The XRP Ledger is getting its own lending infrastructure. XLS-66, a native protocol amendment, is now in validator voting following XRPL v3.1.0 and is designed to let large XRP holders put dormant holdings to work directly on-chain.

Evernorth, a publicly listed XRP treasury company, posted a breakdown of the protocol on X. According to Sagar Shah, Chief Business Officer at Evernorth, on X, over $100 billion in XRP has been sitting idle in cold storage and on exchanges with no native mechanism to generate yield.

Single-Asset Vaults and How the System Works

XLS-66 runs on top of XLS-65, the single-asset vault standard. Holders deposit into isolated vaults, one asset per vault, removing the impermanent loss exposure that comes with multi-asset pools. Liquidity pools on-ledger in a transparent way.

Term-based loans run from fixed periods with predetermined interest rates. Automated repayment enforcement happens at the protocol level, not through third-party contracts or manual off-chain reconciliation. That distinction matters a lot for institutions dealing with compliance requirements.

Zero-knowledge proof integration handles the privacy side. Loan details and transfers can stay confidential while the ledger still maintains full auditability. As Sagar Shah tweeted on X, the protocol is built at the infrastructure level, not layered on top through unproven smart contracts.
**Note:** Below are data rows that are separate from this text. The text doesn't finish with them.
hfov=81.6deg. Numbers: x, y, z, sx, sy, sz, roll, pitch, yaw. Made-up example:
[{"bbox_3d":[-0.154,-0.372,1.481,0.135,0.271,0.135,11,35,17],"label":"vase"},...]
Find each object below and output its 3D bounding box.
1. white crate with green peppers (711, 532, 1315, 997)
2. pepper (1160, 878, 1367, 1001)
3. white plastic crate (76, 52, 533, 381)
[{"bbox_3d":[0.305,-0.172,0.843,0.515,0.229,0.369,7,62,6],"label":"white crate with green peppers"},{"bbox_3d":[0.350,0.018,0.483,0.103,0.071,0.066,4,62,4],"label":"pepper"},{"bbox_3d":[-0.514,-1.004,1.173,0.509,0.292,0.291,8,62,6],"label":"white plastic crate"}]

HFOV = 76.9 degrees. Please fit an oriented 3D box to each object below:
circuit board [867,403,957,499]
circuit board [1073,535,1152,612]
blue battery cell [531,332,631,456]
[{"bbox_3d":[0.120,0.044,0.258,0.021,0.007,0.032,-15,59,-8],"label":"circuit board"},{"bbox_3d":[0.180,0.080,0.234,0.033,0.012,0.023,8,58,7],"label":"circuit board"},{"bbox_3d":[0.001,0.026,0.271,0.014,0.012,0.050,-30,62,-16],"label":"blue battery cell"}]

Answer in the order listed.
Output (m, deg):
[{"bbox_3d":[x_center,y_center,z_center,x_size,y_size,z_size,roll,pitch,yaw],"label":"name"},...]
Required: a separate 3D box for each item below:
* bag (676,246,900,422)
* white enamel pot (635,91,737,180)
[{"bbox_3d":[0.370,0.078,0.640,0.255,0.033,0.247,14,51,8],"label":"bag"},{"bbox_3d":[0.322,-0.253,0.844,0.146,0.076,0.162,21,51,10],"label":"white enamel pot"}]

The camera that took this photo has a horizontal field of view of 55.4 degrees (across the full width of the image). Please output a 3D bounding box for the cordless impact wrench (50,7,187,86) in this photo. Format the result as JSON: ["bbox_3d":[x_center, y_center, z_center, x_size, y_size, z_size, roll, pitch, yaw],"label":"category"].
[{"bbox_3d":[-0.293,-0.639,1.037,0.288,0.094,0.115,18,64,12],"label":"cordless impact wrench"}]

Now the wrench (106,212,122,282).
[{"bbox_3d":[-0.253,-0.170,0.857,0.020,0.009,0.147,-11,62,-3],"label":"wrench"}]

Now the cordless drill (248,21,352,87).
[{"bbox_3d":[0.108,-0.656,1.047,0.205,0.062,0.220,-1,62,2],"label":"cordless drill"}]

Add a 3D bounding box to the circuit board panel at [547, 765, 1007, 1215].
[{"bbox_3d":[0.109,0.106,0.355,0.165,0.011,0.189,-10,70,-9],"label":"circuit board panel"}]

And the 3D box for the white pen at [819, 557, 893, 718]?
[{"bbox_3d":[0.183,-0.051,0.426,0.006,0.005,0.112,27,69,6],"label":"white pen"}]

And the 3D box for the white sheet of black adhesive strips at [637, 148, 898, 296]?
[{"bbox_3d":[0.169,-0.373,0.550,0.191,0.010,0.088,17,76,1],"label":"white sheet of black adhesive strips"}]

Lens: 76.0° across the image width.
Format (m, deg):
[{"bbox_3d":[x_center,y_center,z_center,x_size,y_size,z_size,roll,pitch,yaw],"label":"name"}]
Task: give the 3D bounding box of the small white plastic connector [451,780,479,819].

No Bridging, No Smart Contract Risk

The amendment does not require moving XRP off-ledger. That removes bridging risk and avoids triggering tax events from asset transfers across chains. The XRPL’s sub-second finality and low fee structure carry over directly into the lending layer.

Evernorth said it plans to deploy its holdings through these vaults as a core part of its treasury strategy. The company holds hundreds of millions of XRP.

Shah described the protocol as positioning the XRPL as an operating system for real-world finance, combining the existing payments rail with on-chain capital markets. The amendment is sitting in validator voting now. Activation depends on validator consensus following the v3.1.0 upgrade.

What Changes for Institutions

XLS-66 directly targets treasury managers, sovereign holders, and institutional participants who have avoided on-chain lending due to smart contract risk or the absence of native privacy options. The confidential transfer feature using zero-knowledge proofs gives those groups a compliance-friendly path.

“This isn’t experimental DeFi, it’s protocol-native, inheriting the XRPL’s 13+ years of battle-tested security,” Shah noted in the breakdown shared on X by @evernorthxrp.

The voting outcome will determine how fast builders and institutions can begin integrating the vaults. Evernorth confirmed it will share further integration details once the amendment activates.

Key Takeaways:

  1. XLS-66 lending protocol is in validator voting on XRPL v3.1.0 with single-asset vaults and automated repayments.
  2. Zero-knowledge proofs allow confidential institutional transfers while keeping full on-chain auditability.
  3. Evernorth plans to deploy its XRP holdings through XLS-66 vaults as part of its treasury strategy.